Zappos.com is sending employees to the equivalent of a customer service boot camp. So far about 75% of the company’s more than 300 employees in Las Vegas have completed the program, says CEO Tony Hsieh.
Mark Brohan , Research Director
Zappos.com, which generates more than 60% of revenues from repeat customers, is sending all employees to the equivalent of a customer service boot camp.
Last June Zappos, No. 45 in the Internet Retailer Top 400 Guide to Retail Web Sites, introduced a new customer service program that requires all employees to undergo a four-week training exercise.

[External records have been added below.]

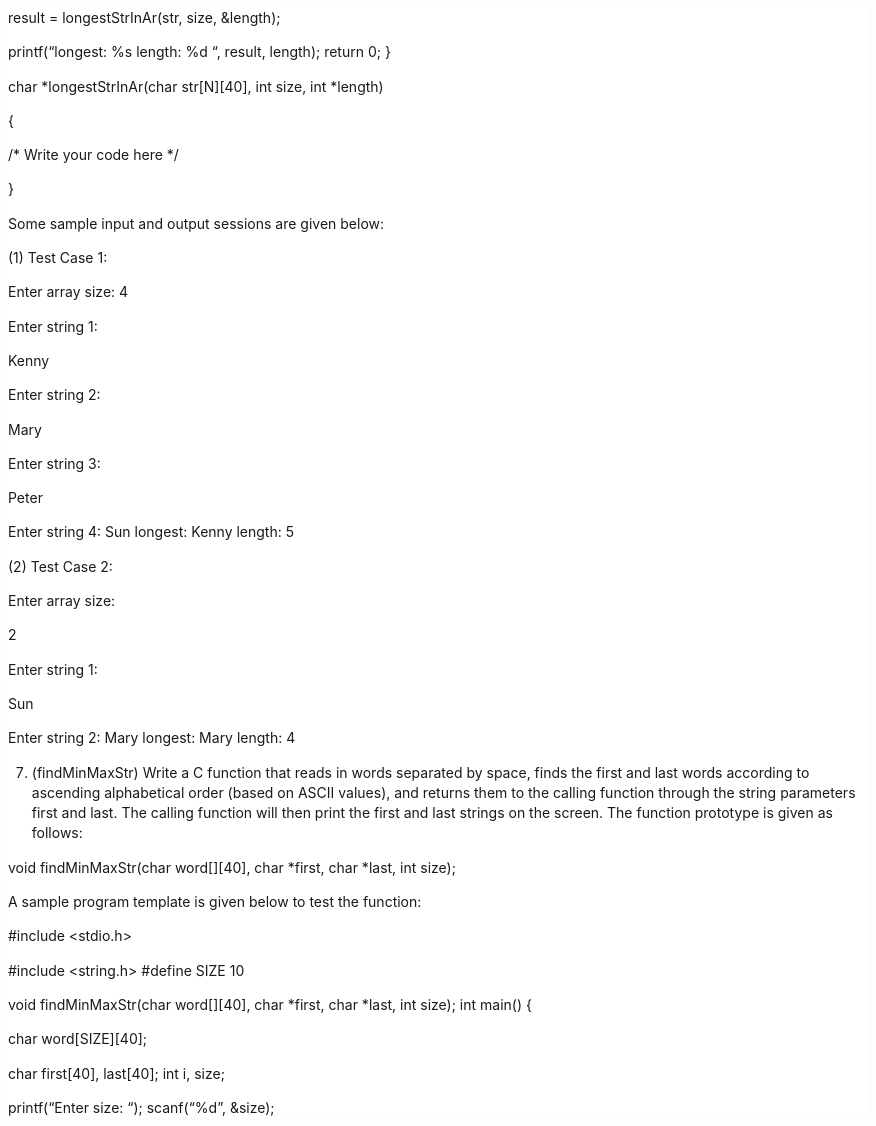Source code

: result = longestStrInAr(str, size, &amp;length);

printf(“longest: %s length: %d “, result, length); return 0; }

char *longestStrInAr(char str[N][40], int size, int *length)

{

/* Write your code here */

}

Some sample input and output sessions are given below:

(1) Test Case 1:

Enter array size: 4

Enter string 1:

Kenny

Enter string 2:

Mary

Enter string 3:

Peter

Enter string 4: Sun longest: Kenny length: 5

(2) Test Case 2:

Enter array size:

2

Enter string 1:

Sun

Enter string 2: Mary longest: Mary length: 4

7. (findMinMaxStr) Write a C function that reads in words separated by space, finds the first and last words according to ascending alphabetical order (based on ASCII values), and returns them to the calling function through the string parameters first and last. The calling function will then print the first and last strings on the screen. The function prototype is given as follows:

void findMinMaxStr(char word[][40], char *first, char *last, int size);

A sample program template is given below to test the function:

#include &lt;stdio.h&gt;

#include &lt;string.h&gt; #define SIZE 10

void findMinMaxStr(char word[][40], char *first, char *last, int size); int main() {

char word[SIZE][40];

char first[40], last[40]; int i, size;

printf(“Enter size: “); scanf(“%d”, &amp;size);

So far about 75% of the company’s more than 300 employees in Las Vegas have completed the program, says CEO Tony Hsieh.
During the first three weeks of the program, new employees learn the company culture, the customer service program, the inventory management system and work with a more experienced employee in the customer contact center. The final week of the program, employees are sent to Zappos’ Louisville fulfillment center where they pick, pack and ship orders and perform other inventory management tasks.
Rather than commit large amounts of time and money to interactive marketing, Zappos likes to invest in better customer service programs, Hsieh says. “We started the program in June as a way to train employees about our culture and how we handle customer loyalty,” says Hsieh. “Now we are to the point where all our employees are taking the course.”
Hsieh says the customer service boot camp helps Zappos weed out potential employees who won’t be a long-term fit for the company. Cross-training also helps existing employees learn new skills and learn about other job functions. “The program is a good screening tool,” says Hsieh. “Better customer service training is beginning to make a big difference.”
Zappos begins a new training class every two weeks, says Hsieh. While it’s important for new and existing workers to learn systems and the corporate culture, the biggest plus of the new customer service program is teaching employees how to build stronger rapport with new and repeat shoppers. “We’re building a business model that’s all about service,” says Hsieh.
In 2005, Zappos grew its web sales 101% to $370 million from $184 million in 2004.